The amber collected from the beaches was transported by ships to places such as Dantzig where it was processed into amber products. The channels for the ships would get filled with sand blown from the dunes and had to be dredged from time to time. The dredgers of course found amber in the dredgings. This operation expanded until amber collection was the primary objective of the dredging and clearing the shipping channel only a byproduct.

But the mining of amber was not impossible. In 1870 a private firm, Stantien & Becker, got a contract from the Prussian government that gave it exclusive privilege to mine for amber in return for a set fee per acre of land used for mining. During the period 1870 to 1874 Stantien & Becker mining about 10,000 pounds of amber a year. In 1875 Stantien & Becker put in a larger, deeper mine near Palmnicken that produced, in the first year, 450,000 pounds of amber. It duplicated this production level in the second year of operation and in the third achieved a production of 600,000 pounds. The harvesting from beaches only amounted to ten to twelve thousand pounds per year. By 1885 Stantien & Becker's production reached a level of 900,000 pounds per year. It fell back but ranged from 600,000 to 850,000 pounds per year until 1895 when production went to 1.2 million pounds per year mark. Seeing the extraordinary success of Stantien & Becker's operations the Prussian government once again took control of the amber trade and created the Royal Amber Works of Königsberg. This government agency was able to maintain annual production levels of a million pounds or more until 1915 when, because of World War I, production fell to 200,000 pounds. After the war production returned to high levels and in 1925 a production of 1.25 million pounds was achieved. But by 1930 the production fell to 75,000 pounds and in 1931 dropped to zero. It recovered thereafter but only to the 200,000 pounds per year level.
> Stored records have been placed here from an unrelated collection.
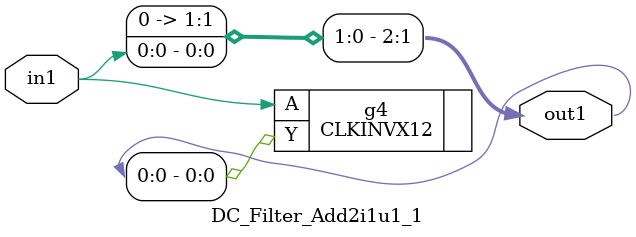
<source format=v>
`timescale 1ps / 1ps


module DC_Filter_Add2i1u1_1(in1, out1);
  input in1;
  output [2:0] out1;
  wire in1;
  wire [2:0] out1;
  assign out1[1] = in1;
  assign out1[2] = 1'b0;
  CLKINVX12 g4(.A (in1), .Y (out1[0]));
endmodule



</source>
In addition to the high levels of production in the period 1875 to 1925 there were discoveries made which enhanced the value of the output. Some amber is clear and some opaque. The opaqueness comes from tiny bubbles in the amber. It was found that if opaque amber is boiled in an oil the oil seeps into the bubbles filling them and making the amber clear. Clear amber was more valuable than opaque amber. Larger pieces of amber are more valuable than an equal weight of smaller pieces. Smaller pieces cannot simply be melted together because amber does not truly melt. At about 700°F it decomposes before it reaches a melting point. But in 1880 it was discovered that if amber is heated under high pressure at a temperature of about 300°F the smaller pieces will coalesce. Thus the rise in amber production from 12,000 pounds per year prior to 1870 to 1,200,000 pounds per year in 1895 involved an economic impact of greater than the hundredfold increase in the weight of production.

During the development of the amber industry the mysteries of its source were uncovered. Amber is the rosin of an ancient, now extinct pine tree, growing in northeastern Europe under semitropical conditions. This pine exuded sap when it was injured. The sap globules fell to the earth where they were washed down stream. Over the eons these rosin chunks with their inclusions of plant and insect material dessicated and hardened. They collected in the same places the dark soil, now known as blue loam, collected. The deposits of blue loam were later eroded and the amber freed to be washed away a second time, this time upon the beaches. Each stage may have taken millions of years. The times involved were so long that some of the areas of blue loam deposits became covered with seas. The glaciers of ancient ice ages drove the pine forest south but it could not retreat far enough south to survive because the Alps and their glaciers posed a barrier. Caught between the glaciers of the north and the glaciers of the Alps the amber pine became extinct.